Biggest Question: Just how valuable was Vincent Jackson?
Philip Rivers has 15 combined fumbles and interceptions. He has thrown for over 250 yards just twice.
Malcolm Floyd is the only San Diego wide receiver averaging over 30 yards per game! Robert Meachem was supposed to assuage the Vincent-Jackson departure. That has not been the case, be it a lack of chemistry or health issues.
Without the poster boy for the just-throw-it-up-anywhere-near-him strategy, the Chargers offense looks bland and inconsistent.
Biggest Question: How did the beat down at the hands of the G-Men happen, and will we see such a loss again?
Everything seems to be going right for the 49ers.
They have the No. 2 total defense and the No. 1 rushing offense. Alex Smith is on pace to break all of his single-season records. Jim Harbaugh is the best head coach this season not named Mike Smith.

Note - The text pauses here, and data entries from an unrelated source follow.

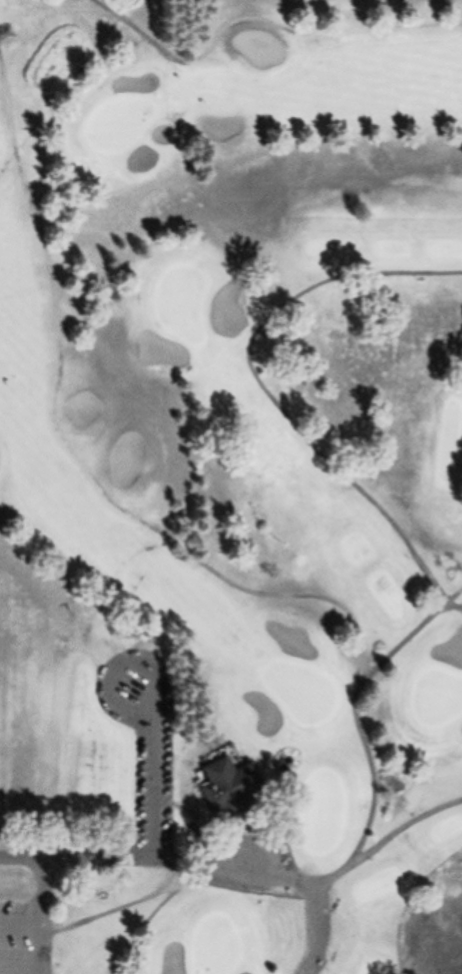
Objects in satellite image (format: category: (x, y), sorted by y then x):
road: (261, 20)
road: (269, 393)
road: (76, 456)
park: (235, 476)
road: (364, 739)
road: (158, 767)
parking lot: (156, 768)
building: (226, 788)
road: (82, 860)
road: (353, 863)
road: (272, 889)
road: (167, 892)
road: (42, 905)
building: (276, 910)
park: (44, 917)
parking lot: (28, 920)

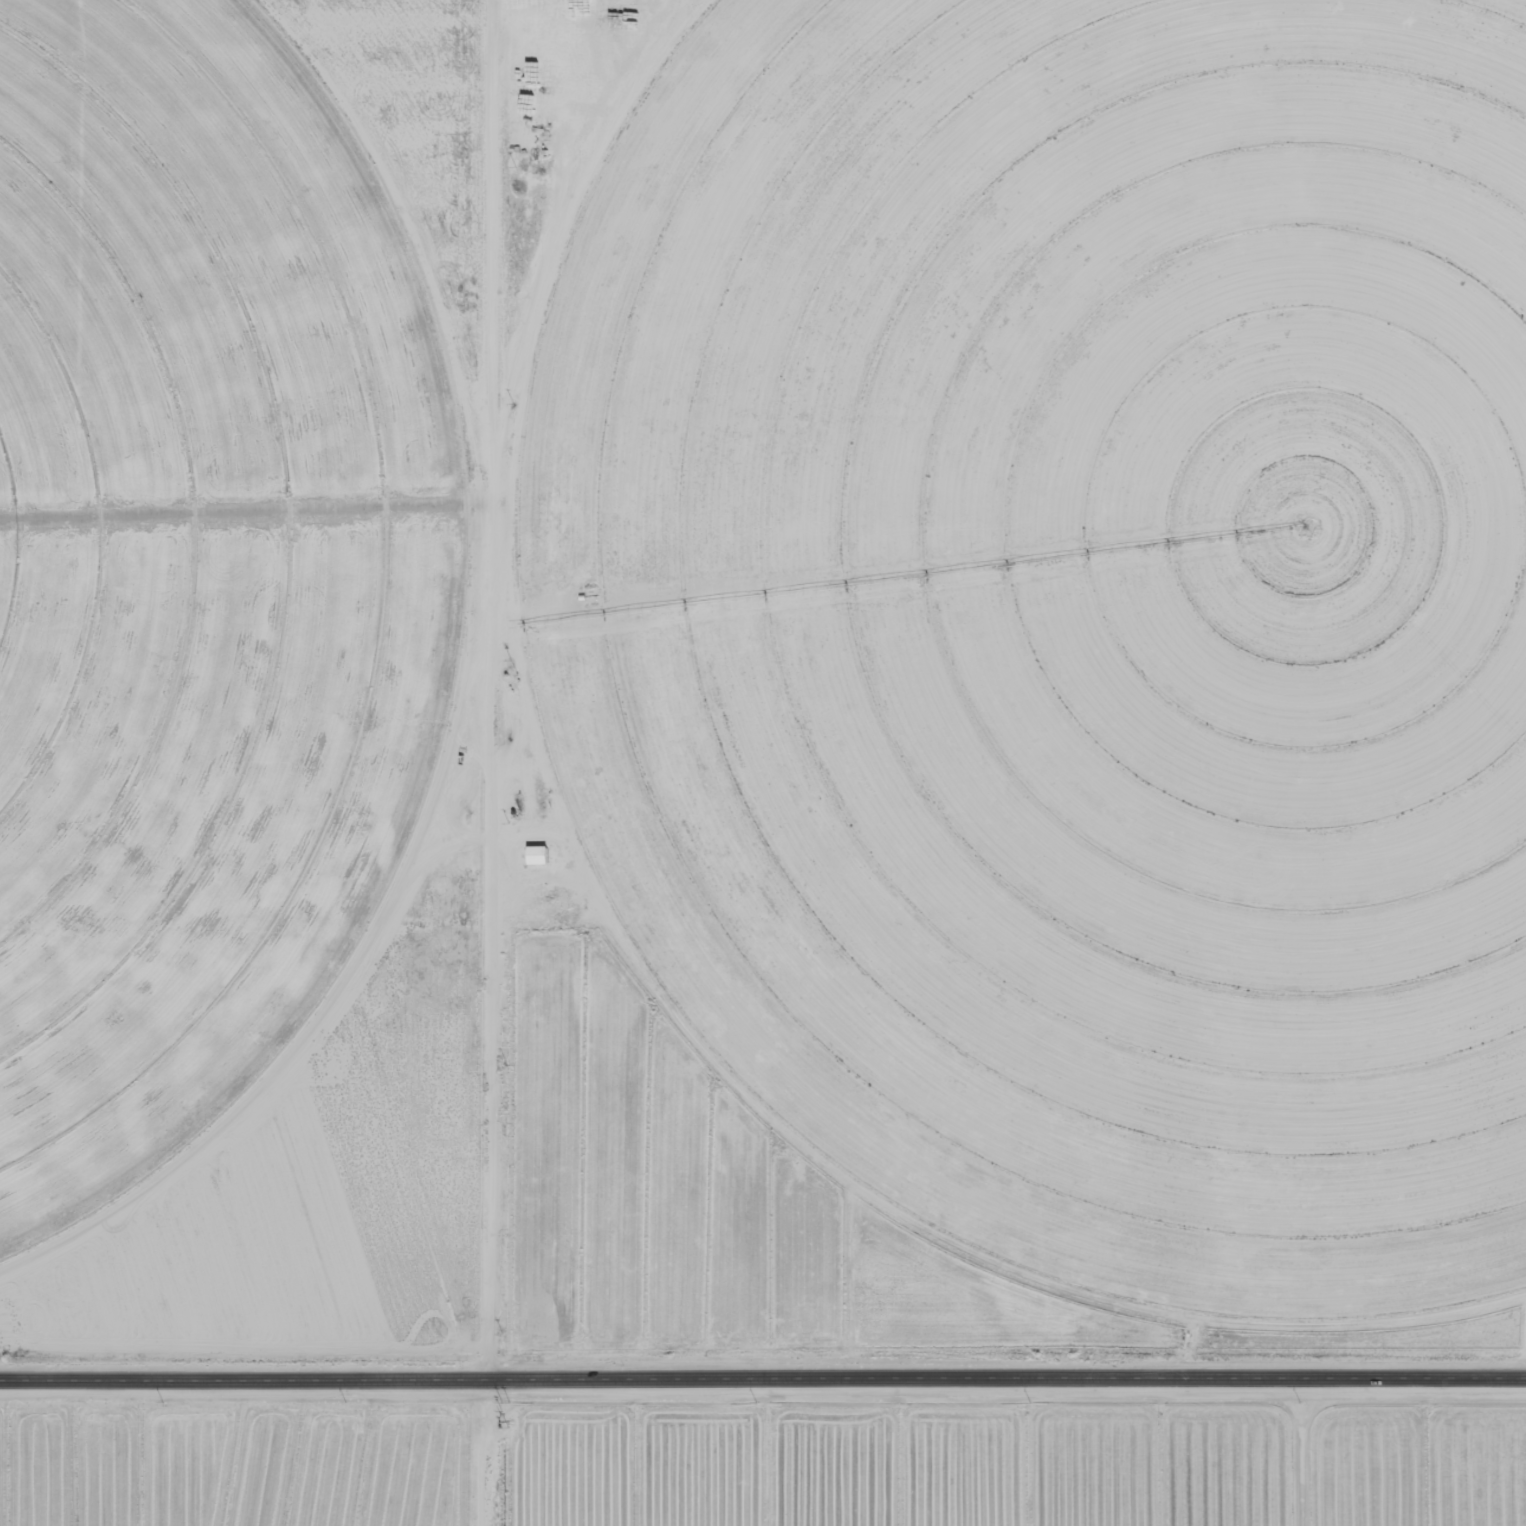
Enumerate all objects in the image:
road: (1274, 22)
crop: (201, 578)
crop: (1070, 617)
road: (506, 763)
building: (523, 800)
road: (762, 1383)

But the Giants loss still looms large. The G-Men recorded six sacks and picked off Alex Smith three times—and they made it look easy.
New York’s defensive trademark has been to generate pressure with just its front four, but it clearly entered the game against San Francisco with a clear plan to rattle Alex Smith with added pressure.
According to ESPN Stats and Information, San Francisco gained only five net yards on the ten plays in which the Giants sent added pressure. Time will tell if opposing teams can apply this strategy effectively.
Biggest Question: Can Seattle win two more road games?
Two road wins may be all it takes to grab a playoff spot.
The Seahawks appear to be the best home team in the NFL—they’ve defeated Dallas, Green Bay (eh), New England and Minnesota in Seattle. However, they’ve won just one away from home.
With San Francisco and Chicago still on their schedule, they cannot afford to lose road games to Miami or Buffalo.
Biggest Question: Is there any hope for a consistent pass defense?
The Bucs have the worst secondary in football in terms of total yardage, which is coupled with a highly ineffective pass rush. Four teams have recorded fewer sacks than the Bucs’ 13.
Thankfully, Tampa has picked off opposing QBs 13 times. Only the Bears and Giants have more interceptions.
There are a lot of things going well for the Bucs. Vincent Jackson is having the best season of his career. Doug Martin is ripping off huge yardage. Greg Schiano looks very NFL-ready.
But, until the Bucs can prevent routine 50-yard gains through the air, they will be unable to beat the upper class of the NFL.
Biggest Question: Chris Johnson?
Chris Johnson has 526 rushing yards over Tennessee’s last four games. He also has three fumbles over their last five.
Probably because Johnson’s game is more about speed and big plays than it is consistent medium yardage, he has been prone to hit major funks over the course of a season. Since 2011, Johnson has had two three-game streaks of fewer than 65 rushing yards and two four-game ones.
(Between Adrian Peterson, Arian Foster, Maurice Jones-Drew, Ray Rice and LeSean McCoy, there are only three three-game streaks of fewer than 65 yards since 2011).
This year’s early-season slump was nothing unusual.
Is Chris Johnson back? What is “back” anyway?
Biggest Question: Is there any type of punishment for penalty yardage within the organization?
If there is one, it’s clearly not very effective. Washington has been the most penalized team this year, and it’s really not even close.
The Redskins have been flagged nine more times than any other team. It’s resulted in a league-leading 649 yards of damage.
Josh Morgan cost Washington a win in Week 2 when he threw the ball at Cortland Finnegan with less than 1:30 left in the fourth quarter. The penalty turned a 47-yard attempt into a 62-yarder. Washington lost by three.
A similar fiasco took place the following week.
Robert Griffin III needs all the help he can get—this is not it.